• Action item
To complete this task, print all the data below exactly but leave out the images.

▬▬▬▬▬▬

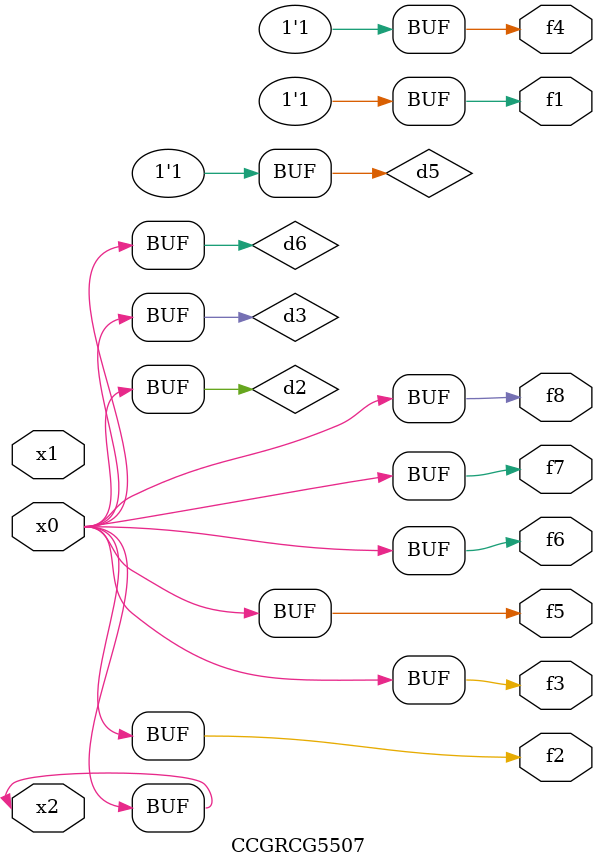
<source format=v>
module CCGRCG5507(
	input x0, x1, x2,
	output f1, f2, f3, f4, f5, f6, f7, f8
);

	wire d1, d2, d3, d4, d5, d6;

	xnor (d1, x2);
	buf (d2, x0, x2);
	and (d3, x0);
	xnor (d4, x1, x2);
	nand (d5, d1, d3);
	buf (d6, d2, d3);
	assign f1 = d5;
	assign f2 = d6;
	assign f3 = d6;
	assign f4 = d5;
	assign f5 = d6;
	assign f6 = d6;
	assign f7 = d6;
	assign f8 = d6;
endmodule

</source>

▬▬▬▬▬▬

• Written solution
<source format=v>
module CCGRCG5507(
	input x0, x1, x2,
	output f1, f2, f3, f4, f5, f6, f7, f8
);

	wire d1, d2, d3, d4, d5, d6;

	xnor (d1, x2);
	buf (d2, x0, x2);
	and (d3, x0);
	xnor (d4, x1, x2);
	nand (d5, d1, d3);
	buf (d6, d2, d3);
	assign f1 = d5;
	assign f2 = d6;
	assign f3 = d6;
	assign f4 = d5;
	assign f5 = d6;
	assign f6 = d6;
	assign f7 = d6;
	assign f8 = d6;
endmodule

</source>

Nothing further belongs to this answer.